Andrea Ruggeri
Mustras
Andrea Ruggeri (dm, elec), Elsa Martin (voc), Simone Soro (vln), Elia Casu (g).
Label / Distribution : Da Vinci Jazz
Par ses nombreux échanges musicaux avec Ares Tavolazzi, Rita Marcotulli, Jean-Marie Machado ou Furio di Castri, Andrea Ruggeri s’est forgé une identité artistique originale qui l’a conduit à intégrer la littérature dans la musique. Né en Sardaigne, le batteur vit dans la péninsule, à Trévise. Avec son ensemble ARE composé de treize musiciens issus de diverses régions italiennes, il avait enregistré Musiche Invisibili en public le 21 juin 2017 à Pavie, en hommage à l’écrivain Italo Calvino et son roman Les Villes invisibles publié en 1972.
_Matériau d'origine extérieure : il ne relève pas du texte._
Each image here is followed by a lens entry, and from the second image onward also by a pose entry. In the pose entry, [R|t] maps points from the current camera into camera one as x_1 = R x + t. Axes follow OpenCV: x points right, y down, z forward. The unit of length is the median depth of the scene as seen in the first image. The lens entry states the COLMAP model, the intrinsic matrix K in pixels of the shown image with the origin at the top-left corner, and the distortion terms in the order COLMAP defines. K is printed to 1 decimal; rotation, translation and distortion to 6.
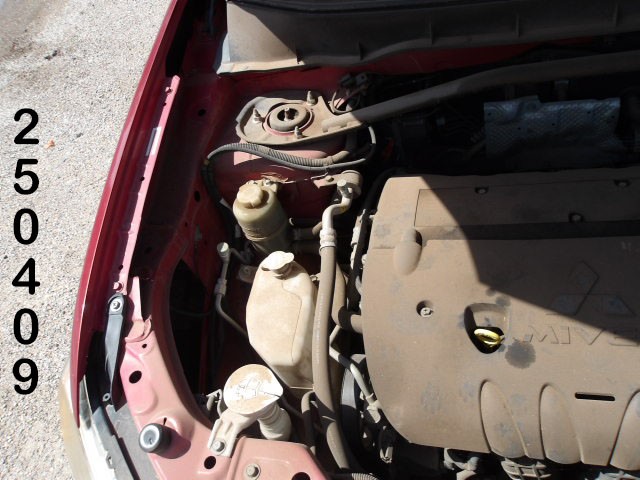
lens RADIAL K [[522.8, 0, 320.7], [0, 522.8, 239.8], [0, 0, 1]] dist [0.000935, 0.002629]
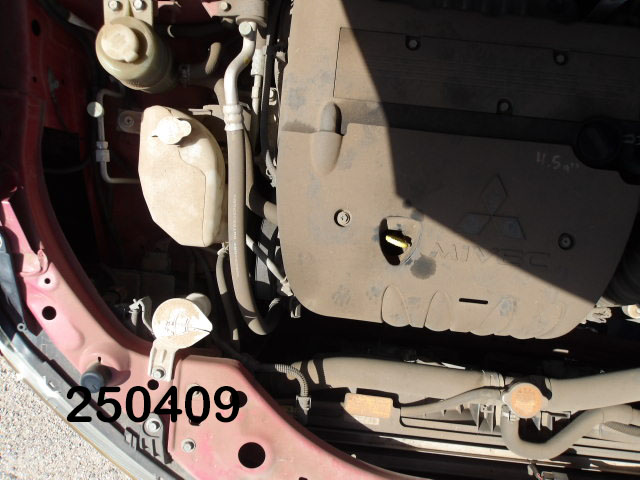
lens RADIAL K [[522.8, 0, 319.9], [0, 522.8, 239.6], [0, 0, 1]] dist [0.000935, 0.002629]
pose [[0.965026, -0.104733, 0.240325, -0.085254], [-0.091834, 0.723588, 0.684096, -0.510065], [-0.245543, -0.682240, 0.688663, 0.289211]]
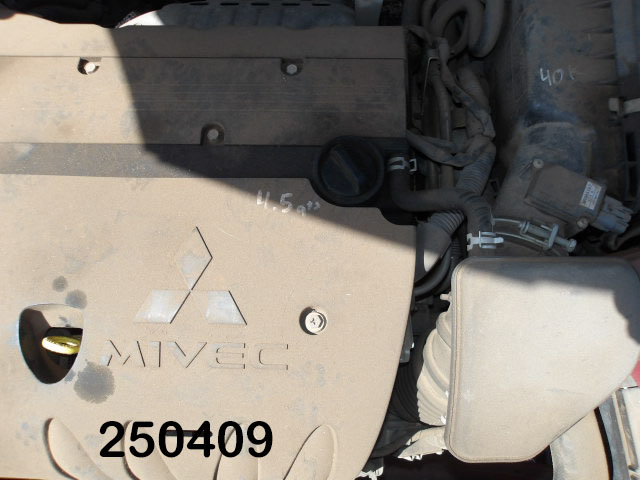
lens RADIAL K [[522.8, 0, 320.2], [0, 522.8, 237.6], [0, 0, 1]] dist [0.000935, 0.002629]
pose [[0.956680, -0.122621, 0.264061, 0.455050], [-0.021678, 0.874462, 0.484609, -0.264655], [-0.290334, -0.469340, 0.833922, 0.377122]]
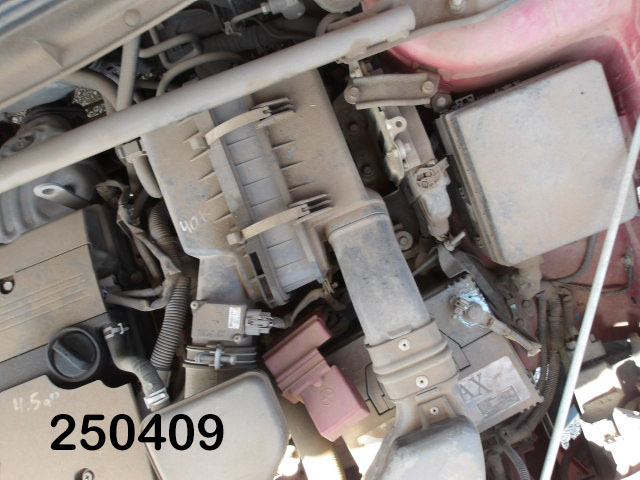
lens RADIAL K [[522.8, 0, 318.8], [0, 522.8, 244.0], [0, 0, 1]] dist [0.000935, 0.002629]
pose [[0.819347, -0.514387, 0.253134, 0.886361], [0.292319, 0.754677, 0.587378, -0.545441], [-0.493174, -0.407270, 0.768707, 0.174134]]
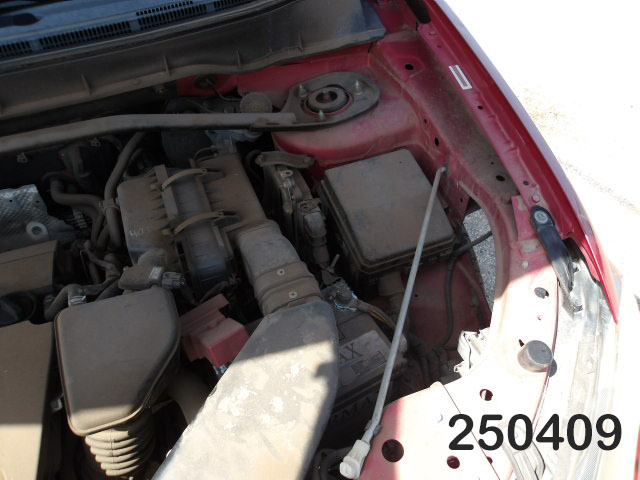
lens RADIAL K [[522.8, 0, 320.9], [0, 522.8, 243.6], [0, 0, 1]] dist [0.000935, 0.002629]
pose [[0.806113, -0.184799, 0.562166, 0.612957], [0.251916, 0.966774, -0.043428, 0.054378], [-0.535462, 0.176626, 0.825883, -0.241877]]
Le deuxième chapitre dédié à l’ouvrage Les Villes invisibles donne naissance à cet album intitulé Mustras. Ce titre provient des décorations textiles sardes qui représentent des scènes de la vie quotidienne, les textes sont énoncés en italien, anglais et frioulan. Avec son quartet Small Ensemble, Ruggeri diversifie la structure compositionnelle : il n’y a pas qu’un fil conducteur, mais plusieurs fils entrelacés. Cet effet miroir symbolise des formes duelles qui s’incarnent au sein de onze compositions.
« Fornellini D’Artificio » et ses traces de pas conduisent à l’ensoleillement incarné par la voix d’Elsa Martin. « Cloe » a des réminiscences des Stormy Six et entre dans le vif du sujet, le violon de Simone Soro s’accole à la voix alors que la guitare d’Elia Casu improvise avec la batterie, affirmant ainsi des contradictions. Le monde des rêves, partagé entre des sentiments opposés, atteint une dimension intemporelle dans « Isidora », sublimé par l’intervention du violoniste.
« Leonia » se peuple de perspectives trompeuses, fidèle à l’esprit d’Italo Calvino qui insiste sur le fait que chaque chose en cache une autre. Les balais caressent les peaux de la batterie, accolés au violon mélodieux et aux réverbérations de la guitare, ils préfigurent les syncopes vocales finales qui entraînent tout sur leur passage. « Ersilia », plongé dans l’expérimentation, précède les vagues soniques d’« Ottavia », le déroulement des différents discours se veut trompeur. Entendue auparavant dans le précédent disque Musiche Invisibili, la composition « Maurilia Reloaded », est remodelée et évolue dans un nouveau schéma à l’image des fils conducteurs chers à Italo Calvino.
L’écriture et la musique qui cheminent harmonieusement dans cet album conceptuel cessent d’exister ensemble, leurs aspirations et leurs peurs s’éteignent avec « Anastasia ». Andrea Ruggeri a su astucieusement alterner les thématiques chères à Italo Calvino, Mustras en est le récit fabuleux.